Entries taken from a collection
•••
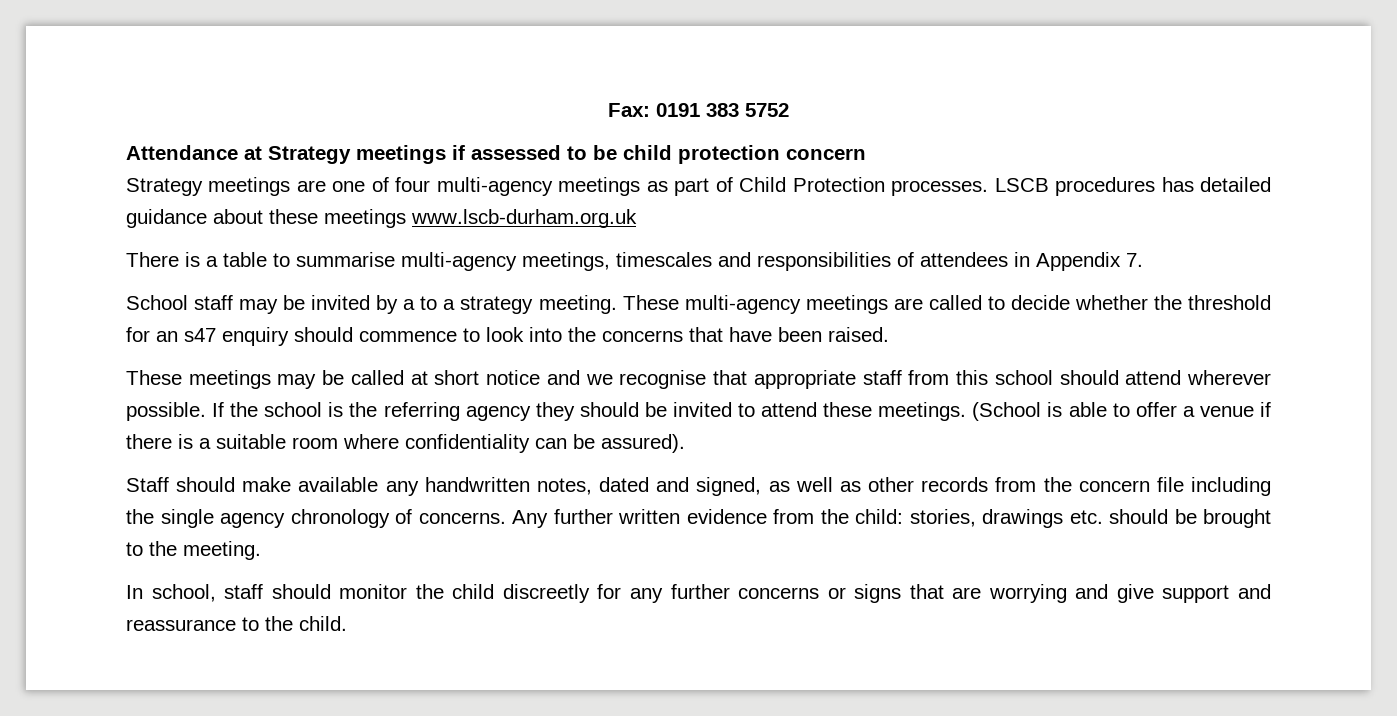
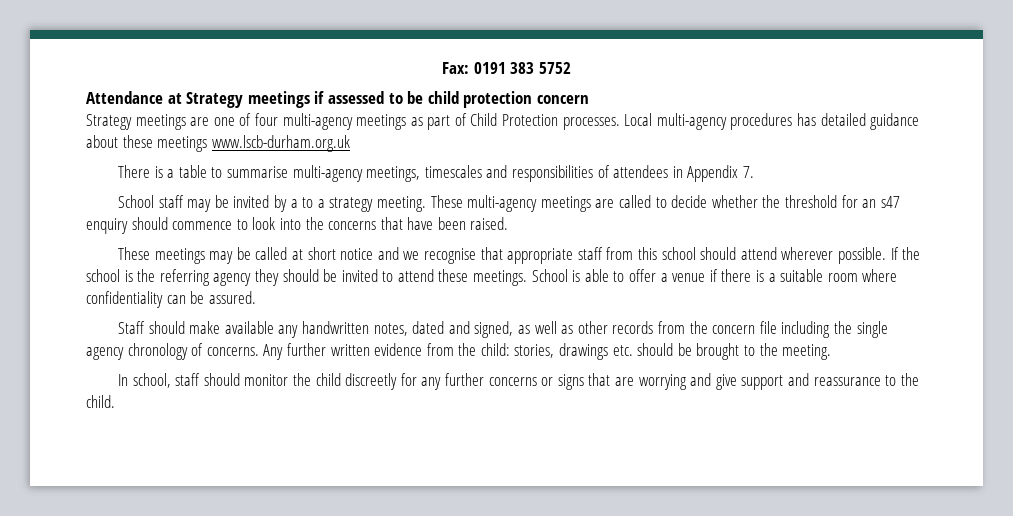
[994,178,1049,192] LSCB -> [624,113,727,130] Local multi-agency
[972,402,1042,421] (School -> [531,269,568,282] School
[601,434,685,453] assured). -> [208,291,256,304] assured.

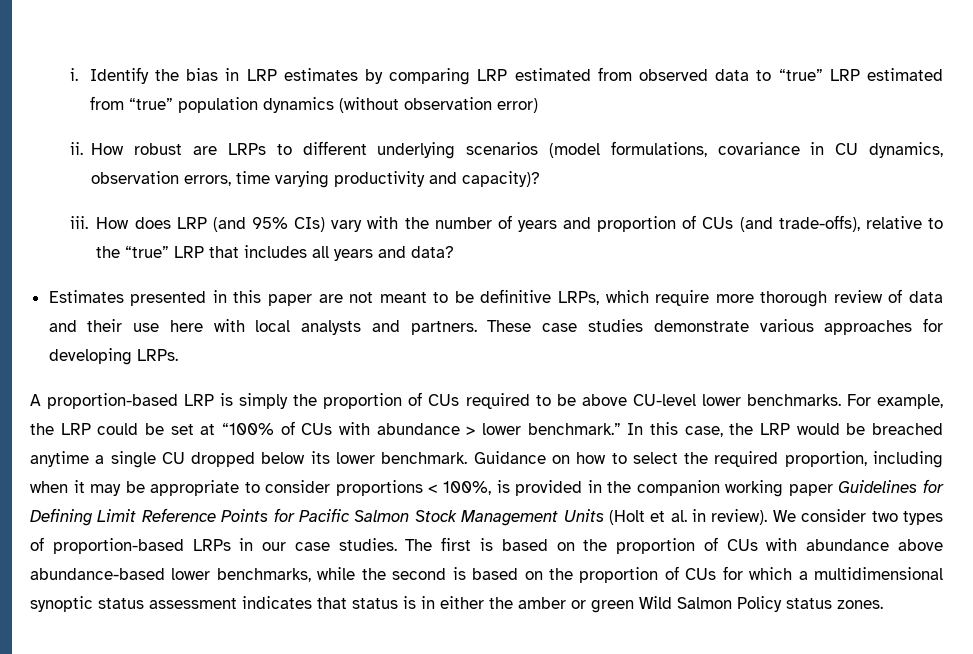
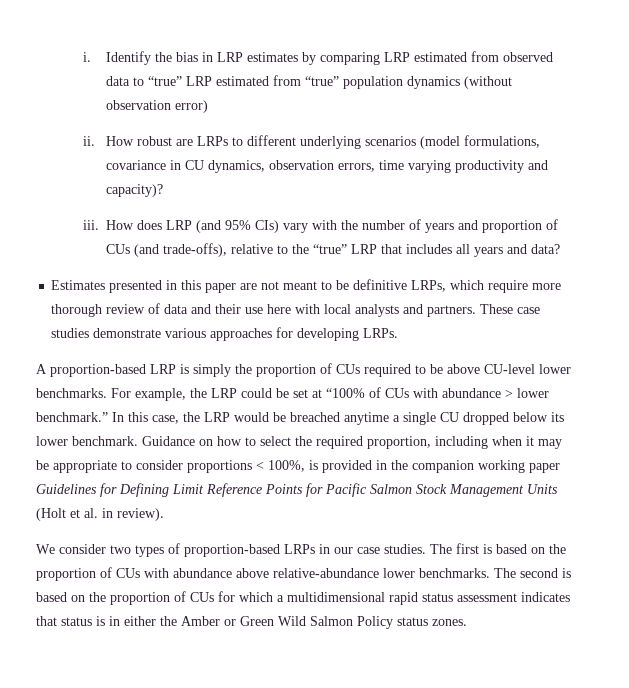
(768, 517) none -> (164, 514) //
[30,567,386,582] abundance-based lower benchmarks, while the -> [273,568,516,578] relative-abundance lower benchmarks. The
[30,596,93,612] synoptic -> [389,592,418,605] rapid
[518,597,634,613] amber or green -> [181,616,274,626] Amber or Green

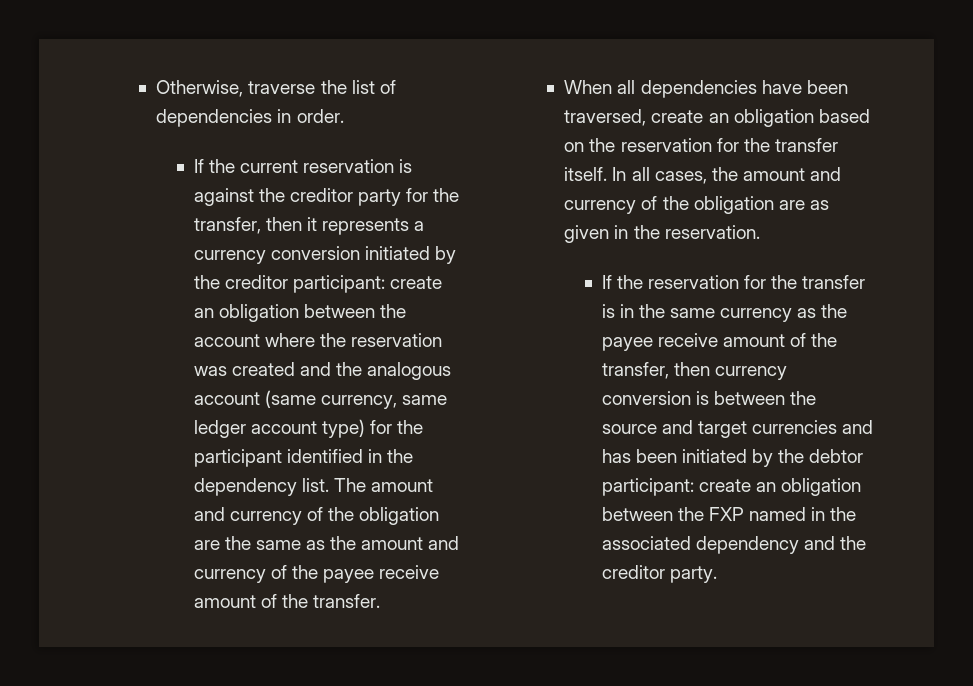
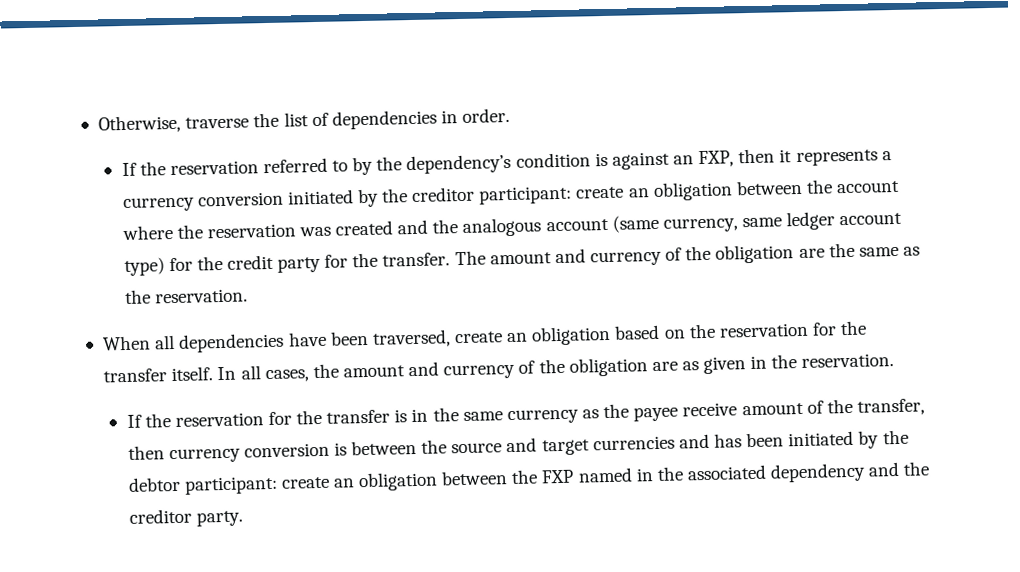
[239,159,413,173] [193,188,460,206] [193,217,261,234] current reservation is against the creditor party for the transfer, -> [169,150,735,176] reservation referred to by the dependency’s condition is against an FXP,
[193,449,414,467] [193,478,329,496] participant identified in the dependency list. -> [226,252,451,273] credit party for the transfer.
[361,536,460,550] [193,565,440,583] [193,594,381,608] amount and currency of the payee receive amount of the transfer. -> [154,288,248,304] reservation.

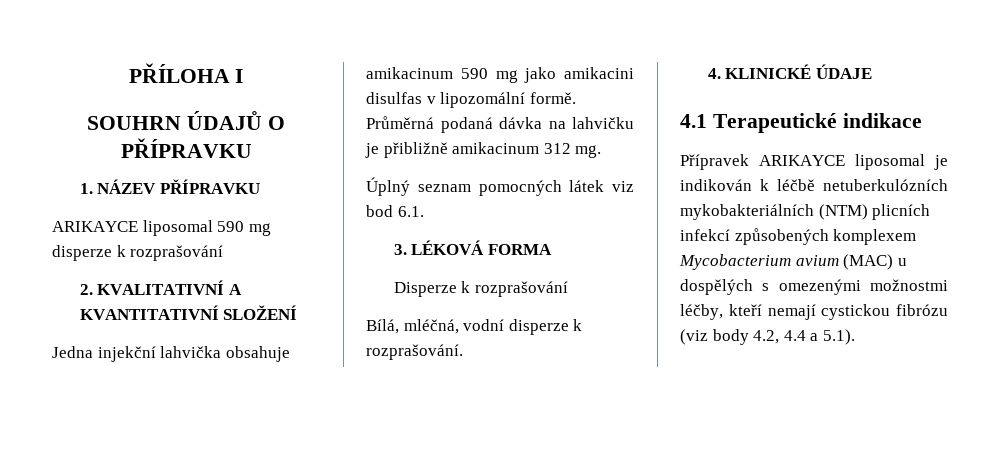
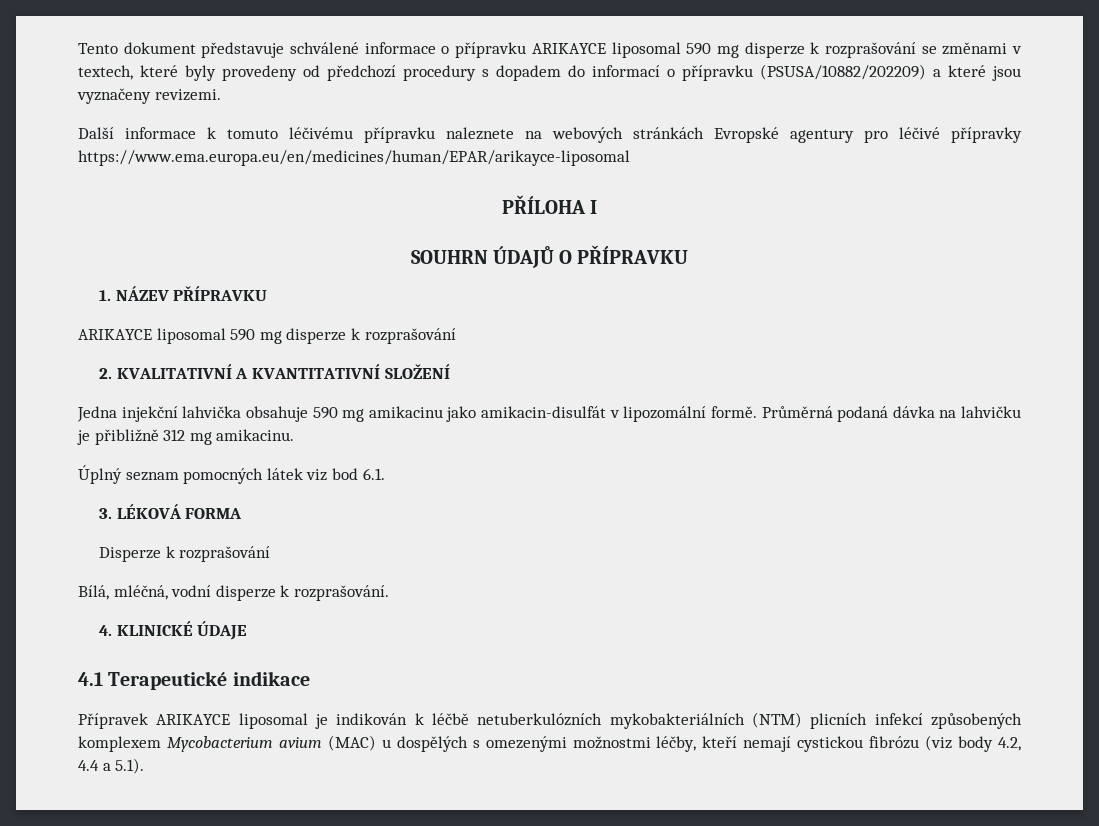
(128, 73) none -> [78,42,1022,58] [78,64,1021,81] [77,88,221,104] [78,127,1022,143] [78,150,630,166] Tento dokument představuje schválené informace o přípravku ARIKAYCE liposomal 590 mg disperze k rozprašování se změnami v textech, které byly provedeny od předchozí procedury s dopadem do informací o přípravku (PSUSA/10882/202209) a které jsou vyznačeny revizemi. // Další informace k tomuto léčivému přípravku naleznete na webových stránkách Evropské agentury pro léčivé přípravky https://www.ema.europa.eu/en/medicines/human/EPAR/arikayce-liposomal //
[366,67,634,83] [366,92,422,104] amikacinum 590 mg jako amikacini disulfas -> [312,406,606,422] 590 mg amikacinu jako amikacin-disulfát
[452,142,602,158] amikacinum 312 mg. -> [163,429,295,445] 312 mg amikacinu.

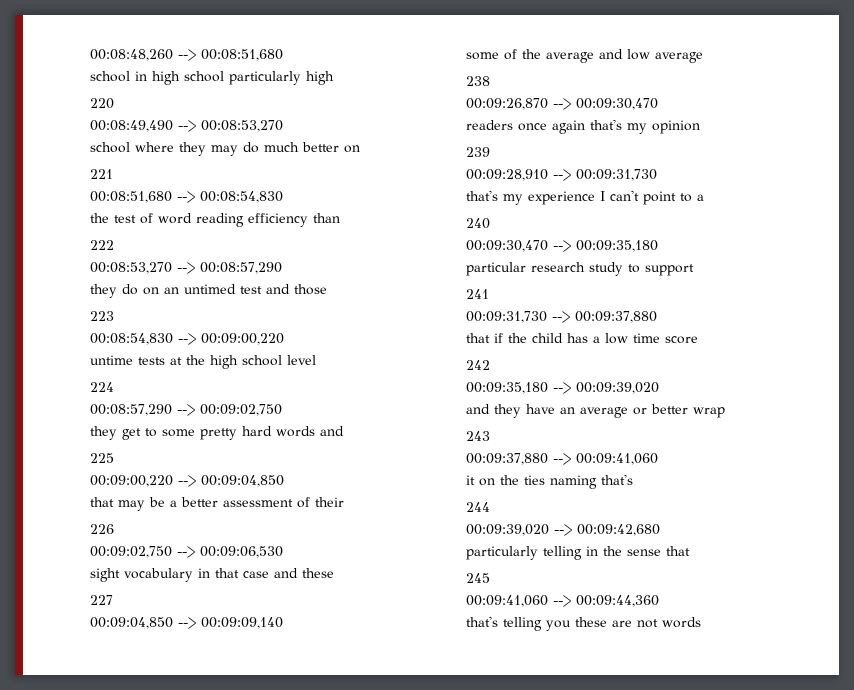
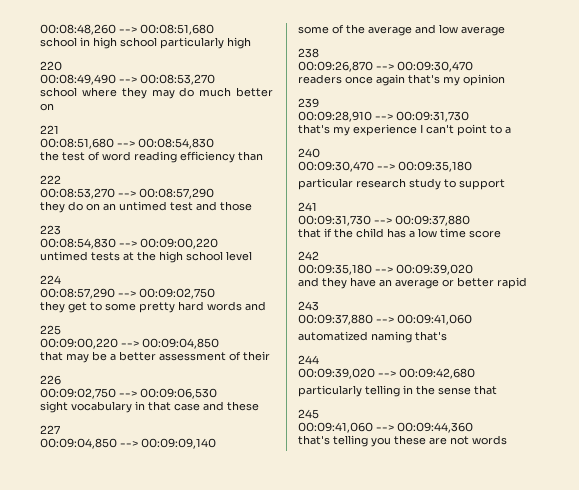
[90,355,133,365] untime -> [40,251,88,261] untimed
[693,407,725,418] wrap -> [497,277,527,289] rapid
[466,475,545,486] it on the ties -> [298,331,368,341] automatized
•••
> **EXERCISE DETAILS**:
Your copy should match the records above exactly, except that it contains no pictures.

> **RESPONSE**:
[994,178,1049,192] LSCB -> [624,113,727,130] Local multi-agency
[972,402,1042,421] (School -> [531,269,568,282] School
[601,434,685,453] assured). -> [208,291,256,304] assured.

(768, 517) none -> (164, 514) //
[30,567,386,582] abundance-based lower benchmarks, while the -> [273,568,516,578] relative-abundance lower benchmarks. The
[30,596,93,612] synoptic -> [389,592,418,605] rapid
[518,597,634,613] amber or green -> [181,616,274,626] Amber or Green

[239,159,413,173] [193,188,460,206] [193,217,261,234] current reservation is against the creditor party for the transfer, -> [169,150,735,176] reservation referred to by the dependency’s condition is against an FXP,
[193,449,414,467] [193,478,329,496] participant identified in the dependency list. -> [226,252,451,273] credit party for the transfer.
[361,536,460,550] [193,565,440,583] [193,594,381,608] amount and currency of the payee receive amount of the transfer. -> [154,288,248,304] reservation.

(128, 73) none -> [78,42,1022,58] [78,64,1021,81] [77,88,221,104] [78,127,1022,143] [78,150,630,166] Tento dokument představuje schválené informace o přípravku ARIKAYCE liposomal 590 mg disperze k rozprašování se změnami v textech, které byly provedeny od předchozí procedury s dopadem do informací o přípravku (PSUSA/10882/202209) a které jsou vyznačeny revizemi. // Další informace k tomuto léčivému přípravku naleznete na webových stránkách Evropské agentury pro léčivé přípravky https://www.ema.europa.eu/en/medicines/human/EPAR/arikayce-liposomal //
[366,67,634,83] [366,92,422,104] amikacinum 590 mg jako amikacini disulfas -> [312,406,606,422] 590 mg amikacinu jako amikacin-disulfát
[452,142,602,158] amikacinum 312 mg. -> [163,429,295,445] 312 mg amikacinu.

[90,355,133,365] untime -> [40,251,88,261] untimed
[693,407,725,418] wrap -> [497,277,527,289] rapid
[466,475,545,486] it on the ties -> [298,331,368,341] automatized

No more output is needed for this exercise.